As if all the World were there for Word’s musing
The Blackbird Variations, Chapter VII
Part II : CARO
I do so love Space. Especially as she sprawls herself upon the layered earth; allowing the overlapping of mute matter from dense to porous shifting, shaping wind and water to conspire into microbe, moss, and fern crosshatching spore and pollen through her supple mien and form; from apparent separation on her surface to a deep relation fixing earth to be a world arisen upward by a one called man who wrangles from her teats his towers and from her climes his cultures what would not be different nor made same without her supine bodice giving him her ground to graft his generations far and to.
I love the lengths Space goes to, on the earth, to allow for manyness to manifest; elemental forces variated into energies and urges of a higher finer discourse such that something such as I—a being made of mere shadow and reflection—may flit upon her surfaces and love her through the minds of man.
And if ’tis true, that each man is a microcosm, an instance of the world distilled into a single body, then a young man is just as layered as the stratum’d earth—sheaves on sheaves of knotted causes and effects. And after tasting so much of the passions he’s found in him, there comes a juncture where he’s offered to loose from all his hesitation and couple without bridle what is in him to what is all around.
And perhaps he does this to recreate the world, or his self, or both—but it is that flinging that is a wonder to behold: that volant budding of his store of unproved potentials bursting forth to vandal all that taunts his fury, thirst, and discontent—and what does that say about Space, sprawled out so patiently to give him purchase? What does that say about his need for her and her love of him?
In an attempt at humor, Thomas remarked to Lilly’s roommate how ‘heterosexual’ Lilly made him feel: the sight of her naked body, ‘a pile of cloud dust, collected on my bed to melt me.’ And Lilly’s roommate sternly scolded that ‘heterosexuality’ was an ancient system of oppression, established for men to “objectify” and “subject” women.
And as my boyman stammered through a polite-enough deflection, I ruminated on this object/subject parlay that cropped up ever in the chatter of his commons—his cohort’s obsession with “objectivity” and “subjectivity” (which I wonder what the Little One would see into, were she to come across that pair and submit them to her rhymed & rhythmic speculation)—but for my part I wondered how else a man is to exert his will upon Space and within Time other than by impressing his objectives into subjected matter to thereby craft his nested hierarchies trailing up and up and down and down in rungs and rungs and rungs—
And more and further: where would man be without the shes he objectifies and in so doing subjects all his being to? Where would he be without those who contain him, situate him, present him with the playing field without which he would be less even than am I, an echo of the real, a shadow reflecting what is world through word and iterating sense and guess and impulse into the subtle realm of ficciones—what of me would be made known without one such as he, and what would he know of anything without the hers he makes his by striving to be a one worthy of being theirs—?

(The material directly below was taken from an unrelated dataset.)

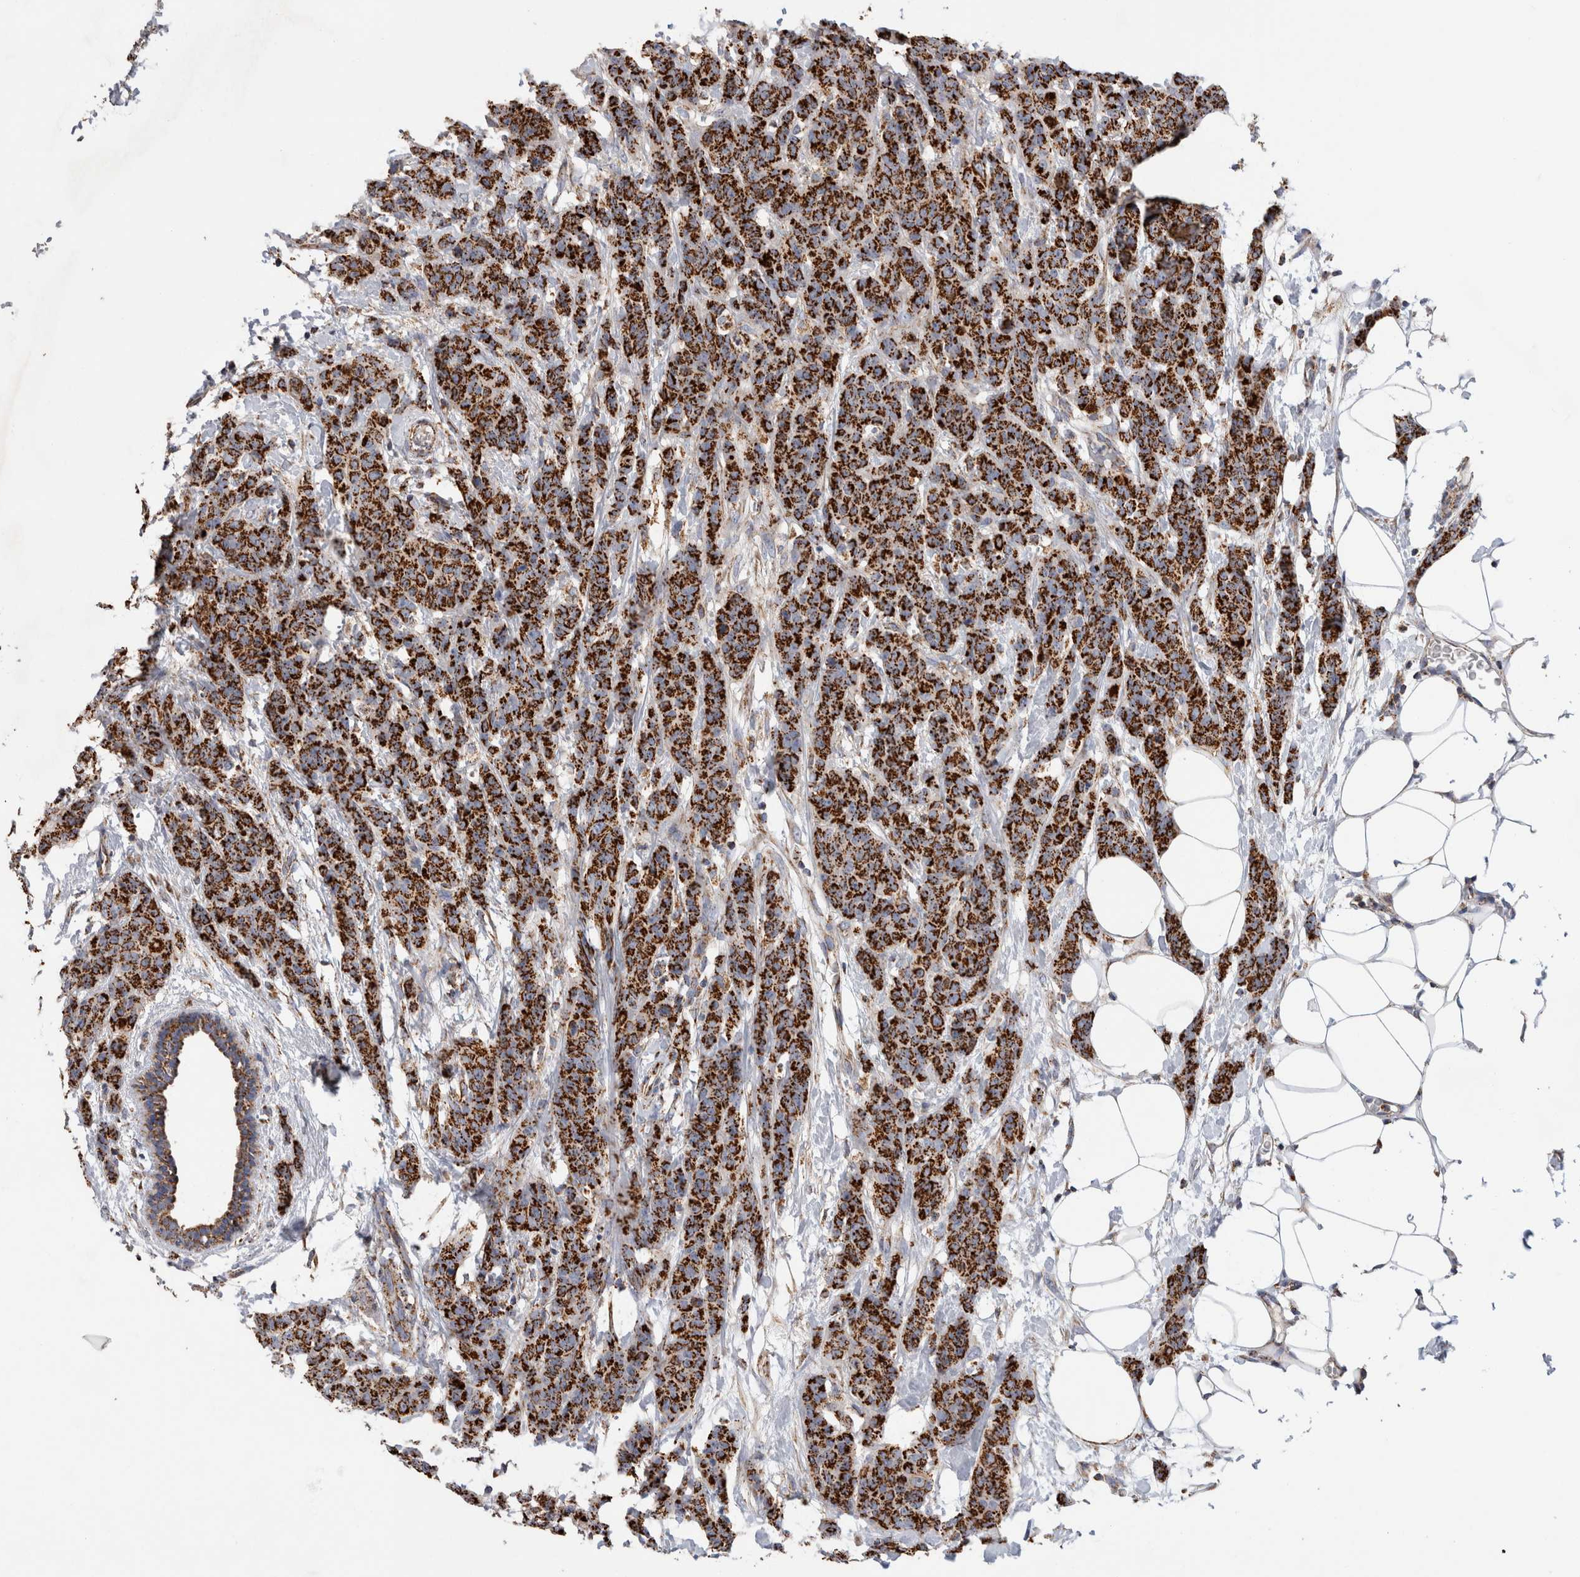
{"staining": {"intensity": "strong", "quantity": ">75%", "location": "cytoplasmic/membranous"}, "tissue": "breast cancer", "cell_type": "Tumor cells", "image_type": "cancer", "snomed": [{"axis": "morphology", "description": "Normal tissue, NOS"}, {"axis": "morphology", "description": "Duct carcinoma"}, {"axis": "topography", "description": "Breast"}], "caption": "DAB immunohistochemical staining of human intraductal carcinoma (breast) shows strong cytoplasmic/membranous protein expression in approximately >75% of tumor cells.", "gene": "IARS2", "patient": {"sex": "female", "age": 40}}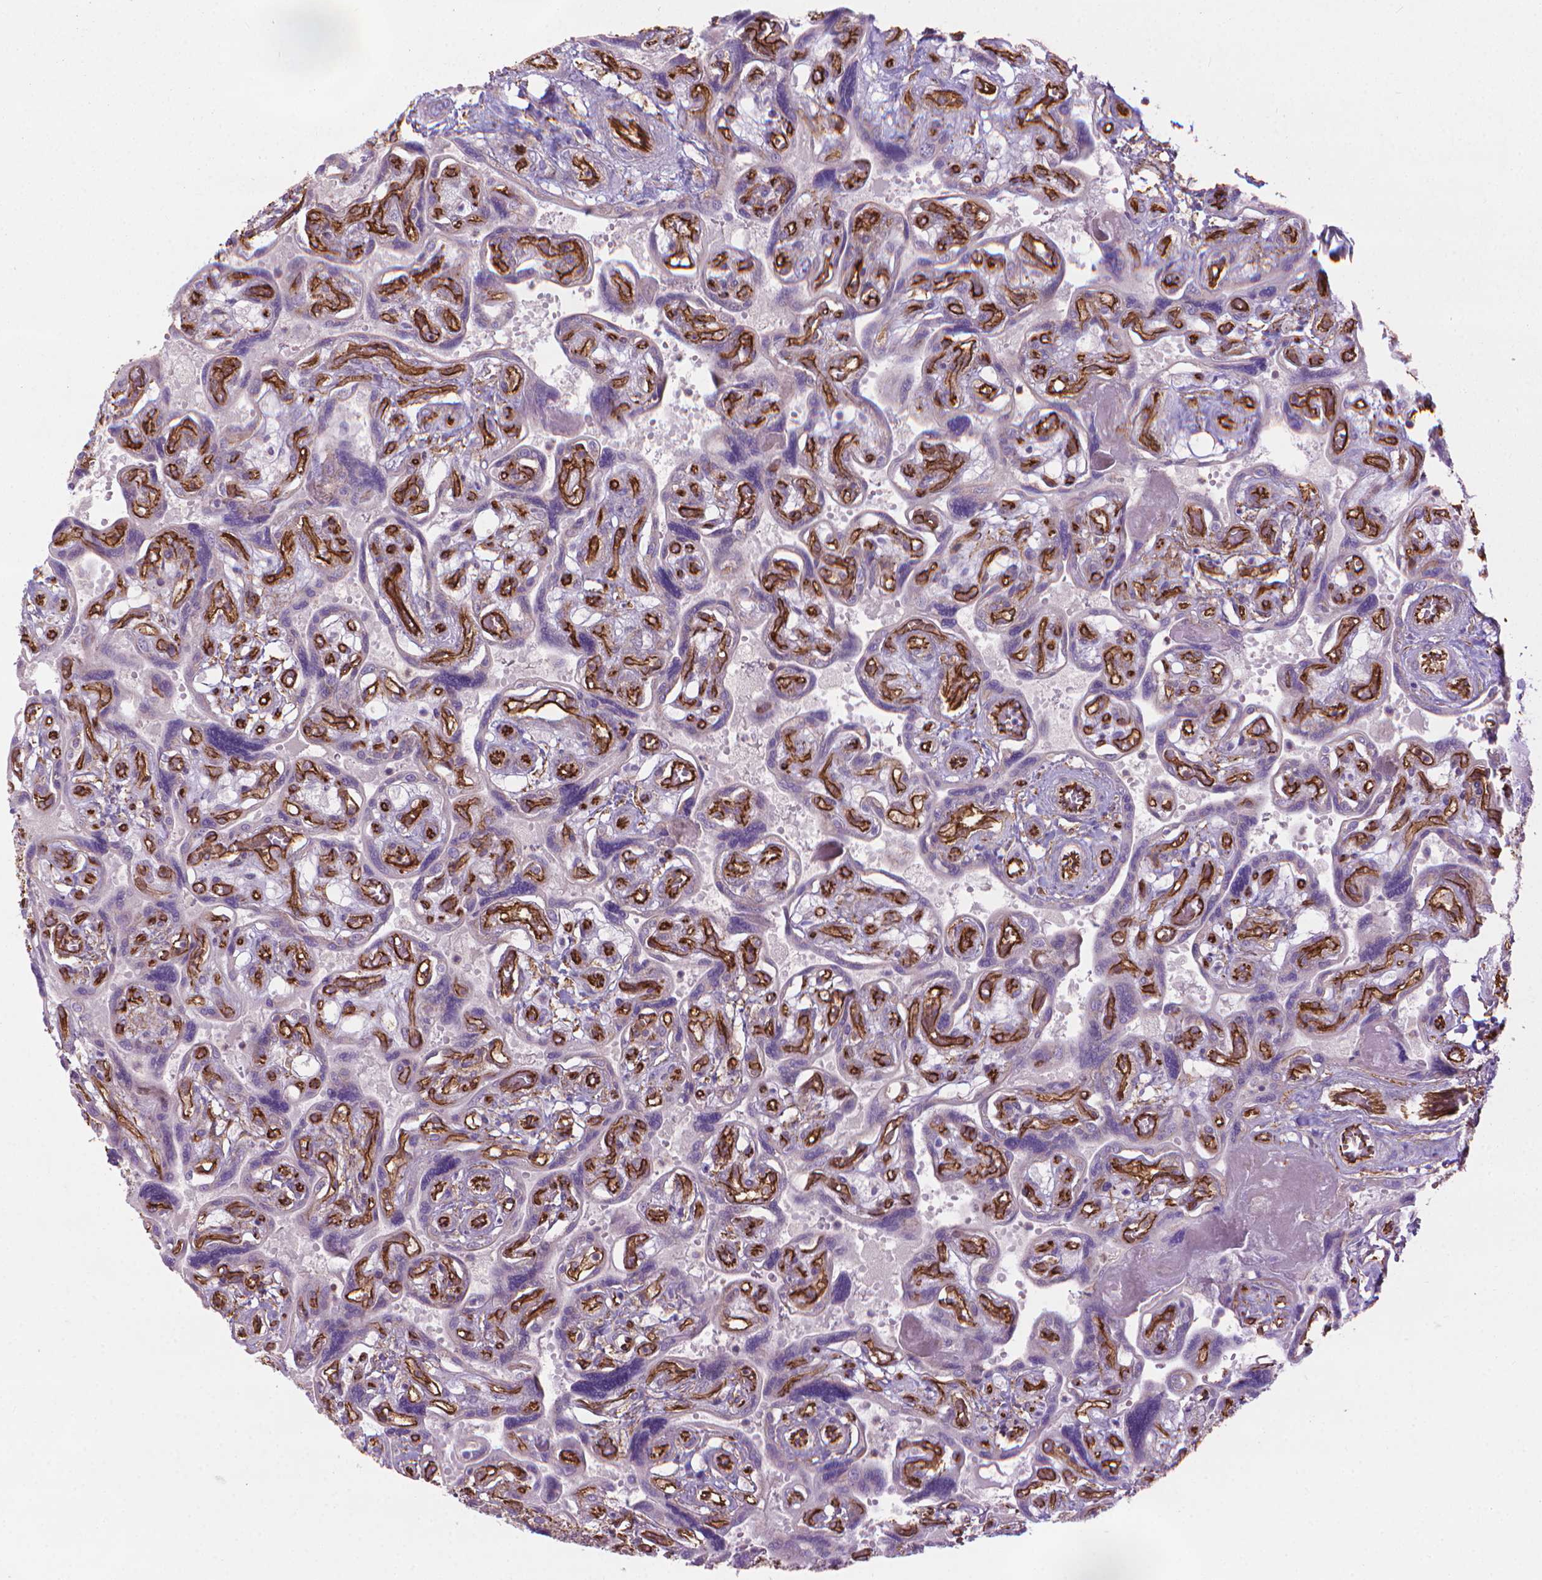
{"staining": {"intensity": "weak", "quantity": ">75%", "location": "cytoplasmic/membranous"}, "tissue": "placenta", "cell_type": "Decidual cells", "image_type": "normal", "snomed": [{"axis": "morphology", "description": "Normal tissue, NOS"}, {"axis": "topography", "description": "Placenta"}], "caption": "Protein expression analysis of unremarkable placenta exhibits weak cytoplasmic/membranous positivity in about >75% of decidual cells. The staining was performed using DAB to visualize the protein expression in brown, while the nuclei were stained in blue with hematoxylin (Magnification: 20x).", "gene": "TENT5A", "patient": {"sex": "female", "age": 32}}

And all us budding into one another so compactly, joyous—that Space, so lovely, opens up her folds that we may find in them positions and now and then touch at the silence that she holds to, that may renew us in our gushing escapades—
Thus as my nascent mythmaker slid from Fresno to Chicago along rails laid out across Arizona and New Mexico, Colorado, Kansas and Iowa into Illinois, without companions on his way-back trip, without the fractaline overtures of the pot or other delusory distractions—with only a sack of food, a bag of clothes, some books and those lined pages that were his to disembowel of emptiness—as the land escaped through terrains whose aged surfaces held no horror to him now, for his one Bright Moment still threaded through him, and secured for him a hopeful notion of the purpose of his kind, who coincide but briefly with this ball of weathered stuff—as he spent his cleared seeing over the southwestern stretches of the empire in which he was born to bear by accidents and intentions lost to time but still alive in him as he imagined all things necessary for this moment paled before all things possible to be given into this world through him and all who, like him, were prepared to take what is given and give it back, renewed, through their pens and brushes, chisels, flasks—and as he stretched his senses as wide as he was able, to embrace all that he could of this world and this moment, I threaded myself gently throughout the northern sky, and did not touch down anywhere, for I, too, had been made light by what was shone on him, and when night came I drifted across the curved observatory window as he traced what was not his shadow, reflecting off the laminated glass.
I saw a tree in a field when I was hitchhiking through Maine last June.
It came out of the blue—or gray—and maybe one them constant crows lead my eye from some-rain-sky to this live oak standing upright in a field.
My intuition broke me free from thought and sense and too the tree was wrenched free from its air and dirt—all context brushed aside, and I was made mute witness to the lonesome oak.